This article originally appeared on Velo News
COVID cases are already sweeping across the peloton at the Tour de Suisse, with scores of teams sending riders home, and the virus reached into the Slovenia tour overnight.
The cases are raising alarm bells across the peloton just days ahead of the July 1 start of the Tour de France.
On Friday, UAE officials confirmed that Mikkel Bjerg, a key helper for the Tour de France, was diagnosed with COVID overnight while racing at Slovenia alongside Pogacar.
Officials said that all other riders and staff at the Slovenia tour, including Pogacar, were immediately tested and all returned negative tests.
Marc Hischi, racing at the Tour de Suisse, also tested positive for COVID. Other riders and staffers there also came back negative.
Officials said both riders were withdrawn from competition.
Joel Suter, roommate of Hirschi, and Vegard Stake Laengen, roommate of Bjerg, both returned negative tests, but will both be removed from racing as a precautionary measure.
"Unfortunately, like many other teams we have also had a surge in COVID-19 cases.

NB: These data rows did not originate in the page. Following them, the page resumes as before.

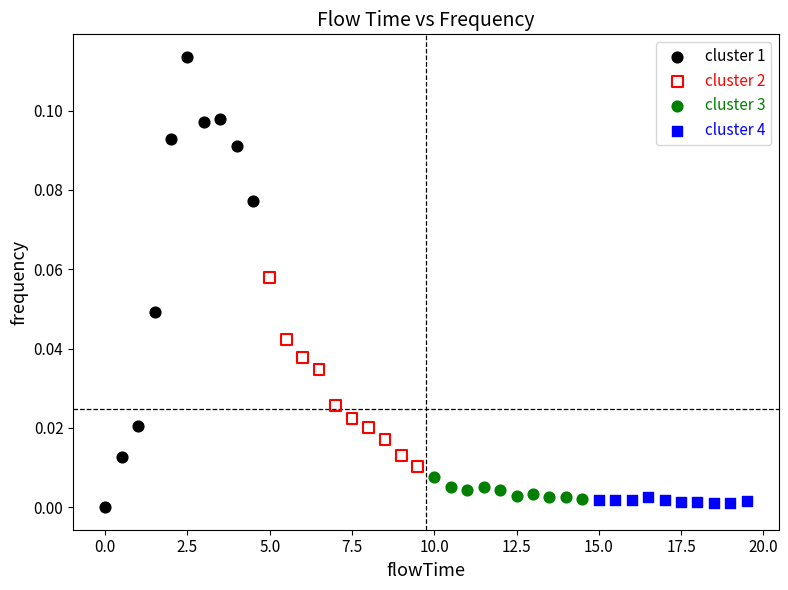

Which series has the widest spread of Y values?

cluster 1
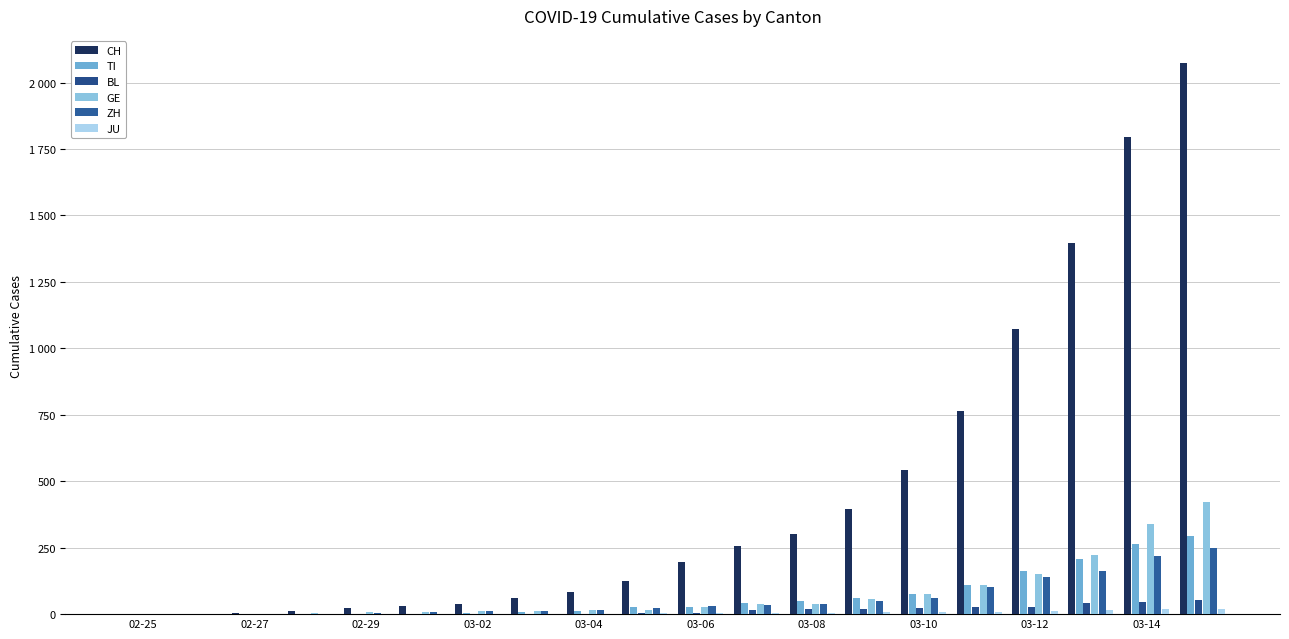

Are the bars horizontal?

No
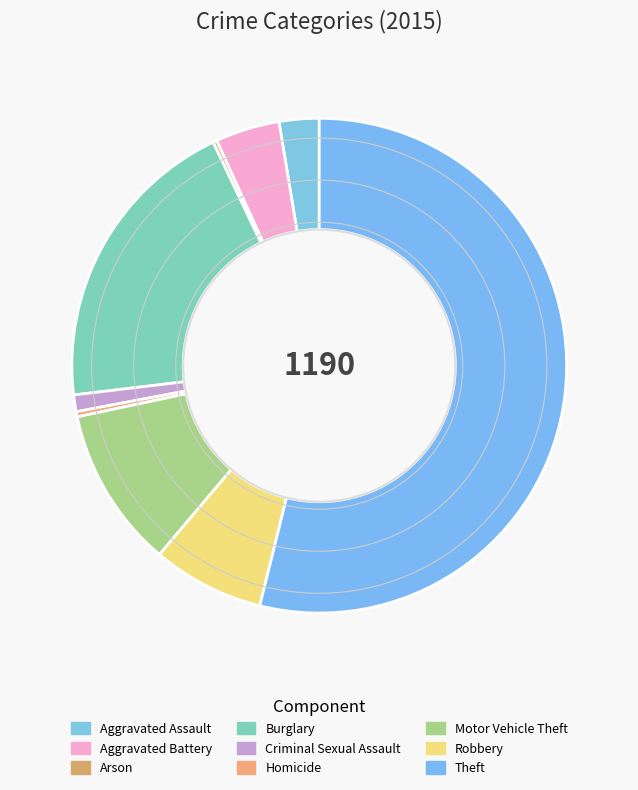

The Robbery slice represents 7% of the pie. True or false?

True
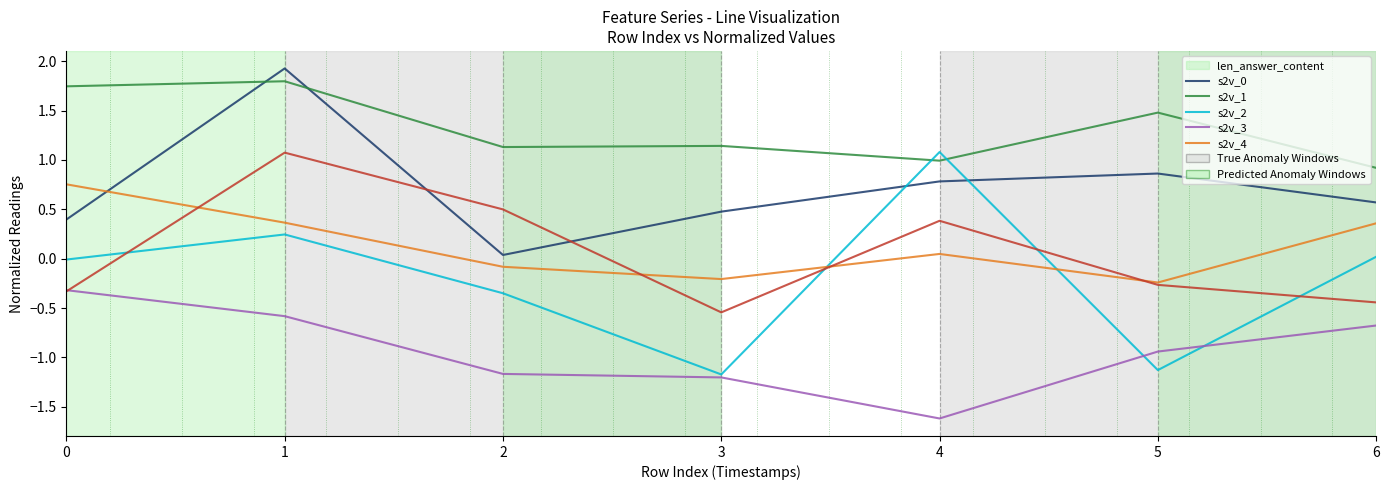

In s2v_1, how many points are lower than both neighbors (excluding endpoints)?

2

Our affected riders have been fully assessed, and are currently mildly symptomatic,” said Adrian Rotunno, the team’s medical director. “The riders sharing a room with the positive cases are deemed high-risk contacts, so in the interest of rider, team and community health, we decided it is best that they also be withdrawn.
“It's a pity but the reality is that the virus is still with us as a society and we are monitoring our athletes regularly to be as careful as we can.”
Pogacar is racing this weekend at Tour of Slovenia and was not impacted, officials said.
UAE’s Rafal Majka holds the leader’s jersey going into Friday’s stage at Slovenia, with Pogacar poised in third place.
The cases within the defending Tour champions will create unwanted late hurdles in preparations ahead of the team’s yellow jersey defense.
Hirschi, Bjerg, and Laengen were all members of UAE’s Tour-winning team last year, and were on the team’s long list to start the Tour on July 1.
Missing a few days of racing won’t be decisive, but the riders will be required to rest until symptoms are cleared, and could put them on the back foot ahead of the Tour.